(Task inputs)
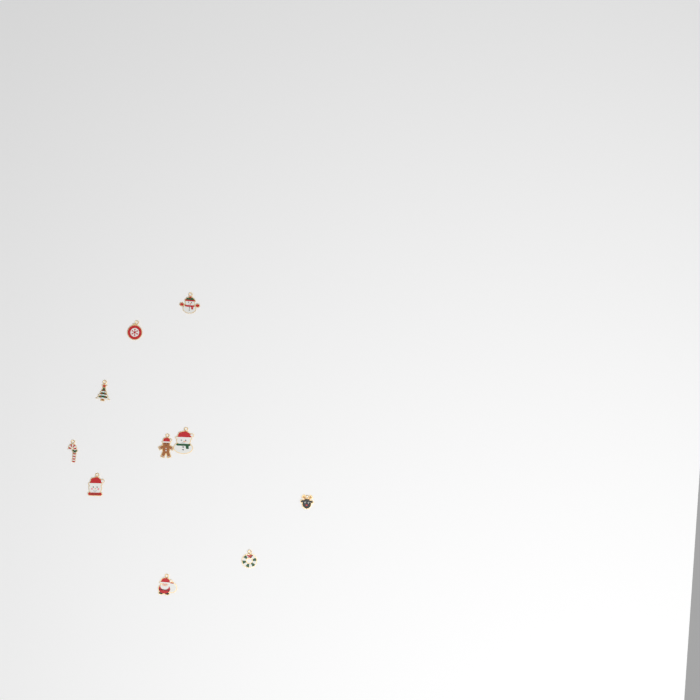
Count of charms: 10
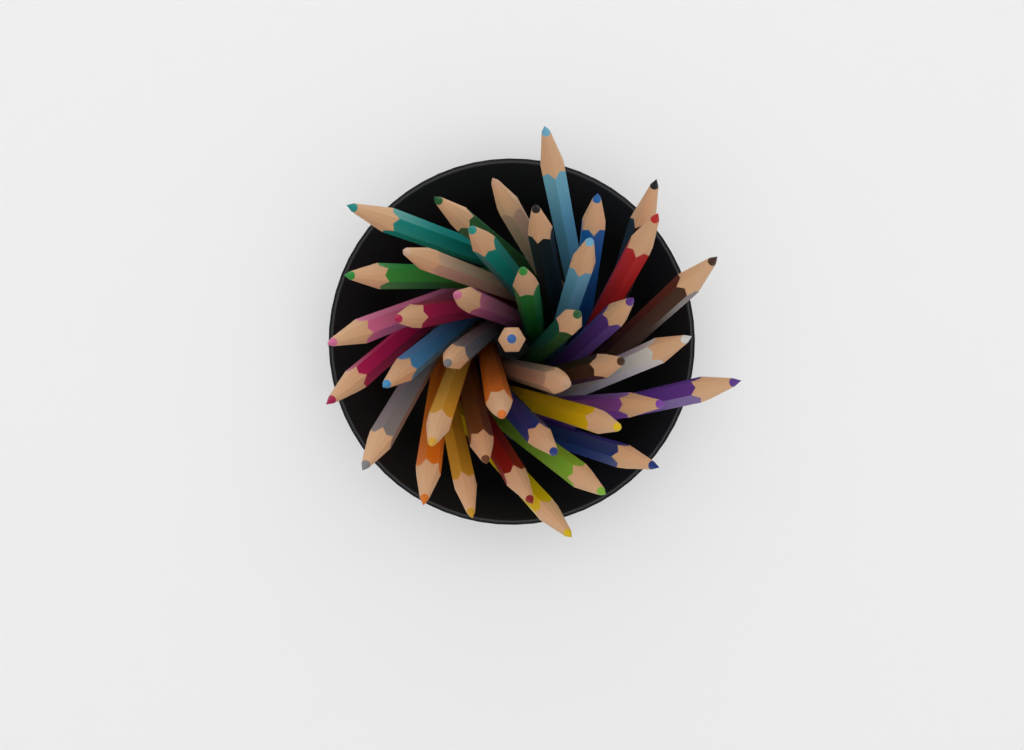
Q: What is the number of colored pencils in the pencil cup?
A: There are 40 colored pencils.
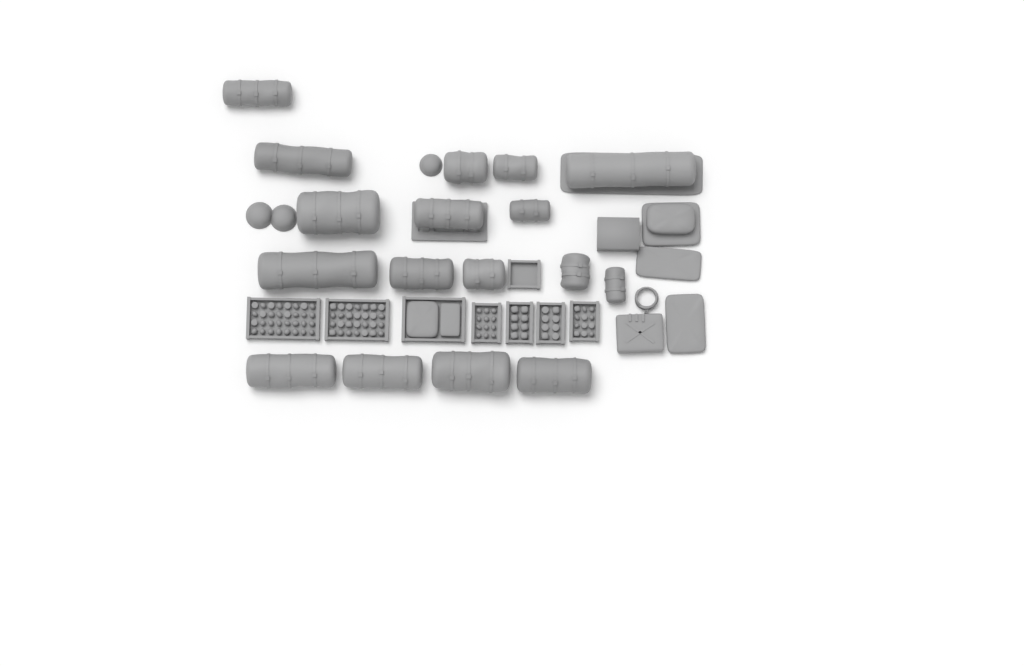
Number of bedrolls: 17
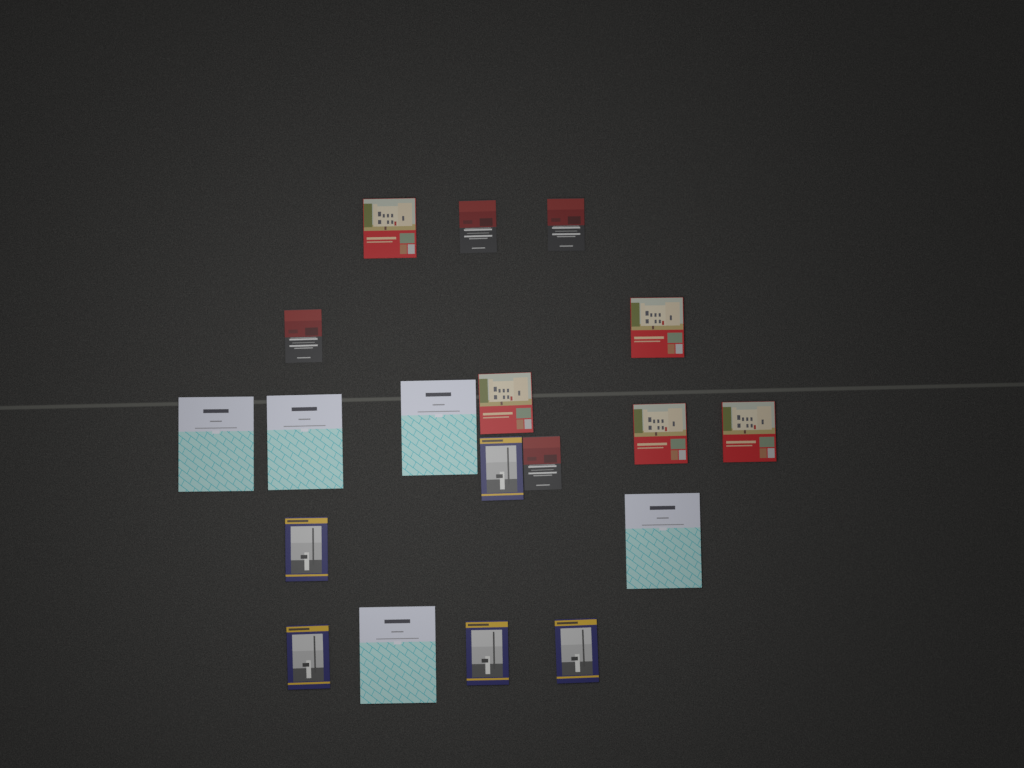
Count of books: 19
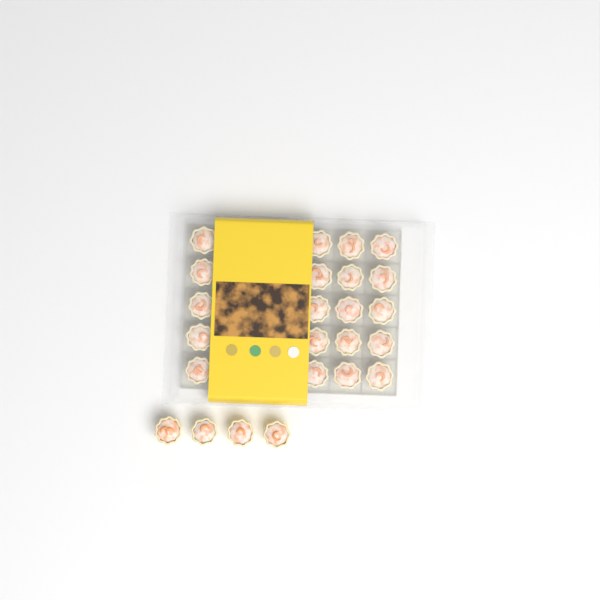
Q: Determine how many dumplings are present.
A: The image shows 24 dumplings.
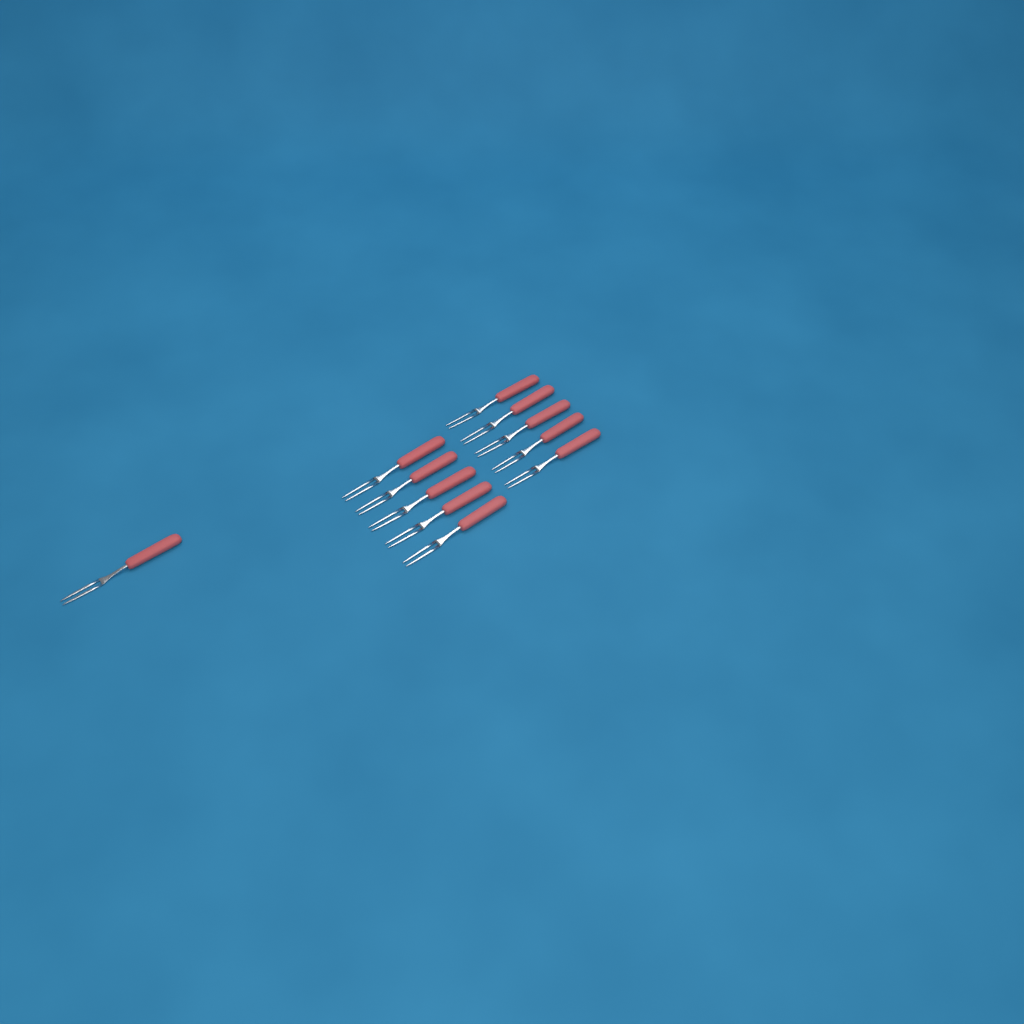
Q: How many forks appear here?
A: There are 11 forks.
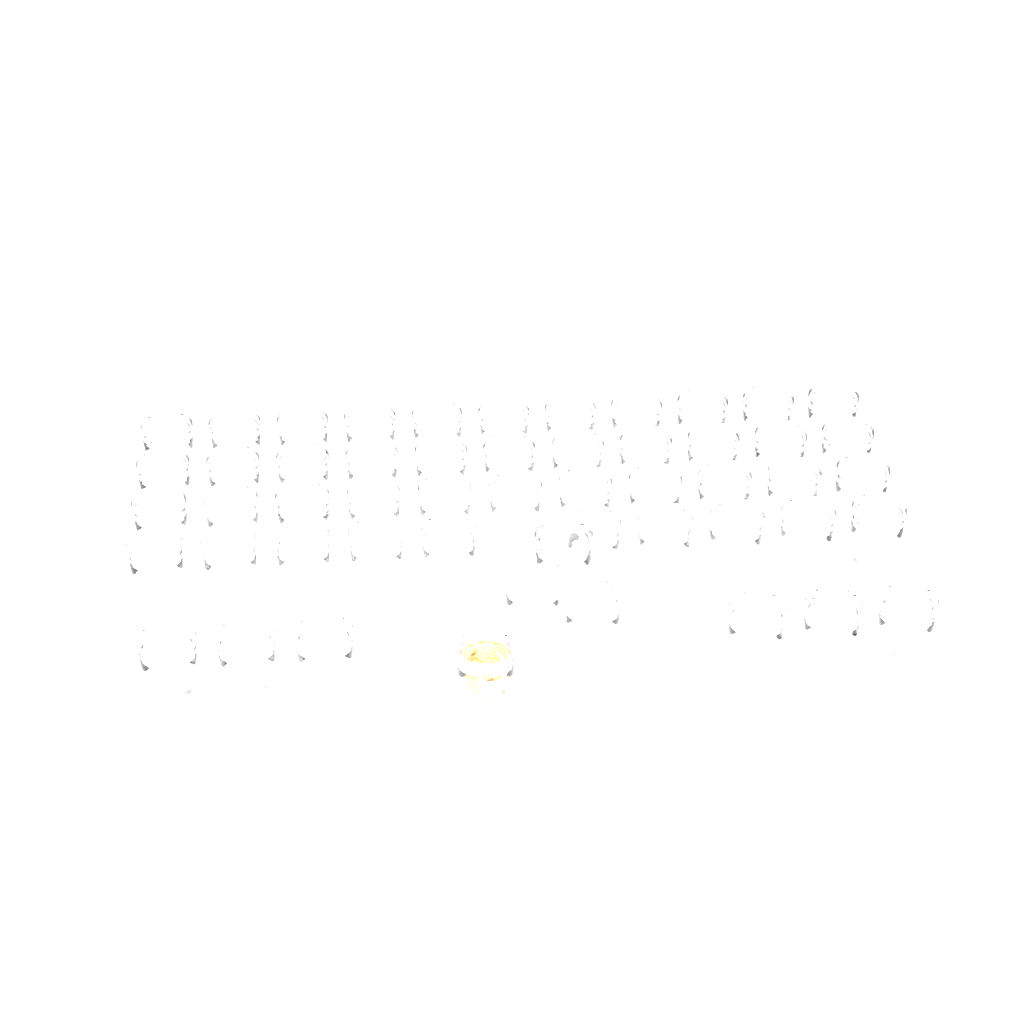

(Problem) Copy out every item above, replacing "Count of" with "Tally of" and leaving all other wording unchanged. Omit the pictures.

(Exercise output)
Tally of charms: 10
Q: What is the number of colored pencils in the pencil cup?
A: There are 40 colored pencils.
Number of bedrolls: 17
Tally of books: 19
Q: Determine how many dumplings are present.
A: The image shows 24 dumplings.
Q: How many forks appear here?
A: There are 11 forks.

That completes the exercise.